*SOURCE EXTRACT:*
════════════════
Granard Motte is the mound which is all that remains visible of a motte-and-bailey castle in Granard, County Longford.


Granard Motte is to be found in Granard village, at the southwest edge of Granard town, three and a half miles west of Lough Kinale, overlooking the valley of the River Inny. At an altitude of 535 feet, it is the highest motte in Ireland, its elevated site providing panoramic views over the surrounding countryside.


Granard motte earthworks were built c. 1199 by a Norman knight, Richard de Tuit. It was erected upon and within a pre-existing hillfort, and has associations with a local branch of the Ó Fearghail clan (Farrell).[1]

It appears that the castle was intended as a frontier castle on the north-west border of the Anglo-Norman lordship of Meath and designed to hold down the O'Reilly's of southern Breffny.[2] In 1210 King John stayed here during his campaign against Hugh de Lacy.[2][1]

The site later became known as 'Rath Granard'. According to Bradley, it is the most likely location of the inauguration site of the O'Farrells (Bán).[1][3] One prominent member of the family, Sean Ó Fearghail, Chief of Annaly, is believed to have died here immediately after his inauguration in 1475 and was interred at Abbeylara nearby.
════════════════
*LISTED ENTRIES:*
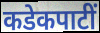
कडेकपाटींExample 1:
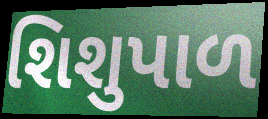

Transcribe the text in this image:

શિશુપાળ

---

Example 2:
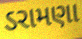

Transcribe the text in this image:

ડરામણા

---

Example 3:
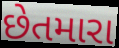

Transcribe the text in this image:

છેતમારા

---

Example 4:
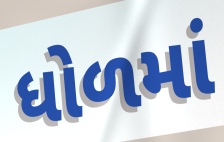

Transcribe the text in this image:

ધોળમાં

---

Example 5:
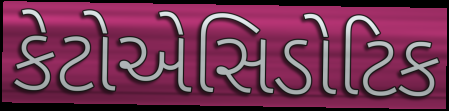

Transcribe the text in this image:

કેટોએસિડોટિકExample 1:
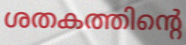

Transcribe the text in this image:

ശതകത്തിന്റെ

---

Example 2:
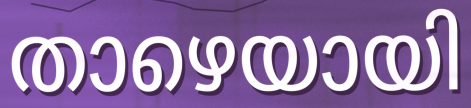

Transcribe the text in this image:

താഴെയായി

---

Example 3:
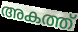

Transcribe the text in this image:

അകത്ത്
════════════════
*STATED TASK A:*
Answer these questions using the Granard Motte text:
(i) At what altitude does the motte stand?
(ii) Which Norman knight built the earthworks, and around what year?
(iii) In what year did King John stay at the site?
*STATED TASK B:*
From the Granard Motte text, print the part that opens with the words containing "The site later" and closes with "at Abbeylara nearby.".

*FULL ANSWER A:*
(i) 535 feet
(ii) Richard de Tuit, c. 1199
(iii) 1210

*FULL ANSWER B:*
The site later became known as 'Rath Granard'. According to Bradley, it is the most likely location of the inauguration site of the O'Farrells (Bán).[1][3] One prominent member of the family, Sean Ó Fearghail, Chief of Annaly, is believed to have died here immediately after his inauguration in 1475 and was interred at Abbeylara nearby.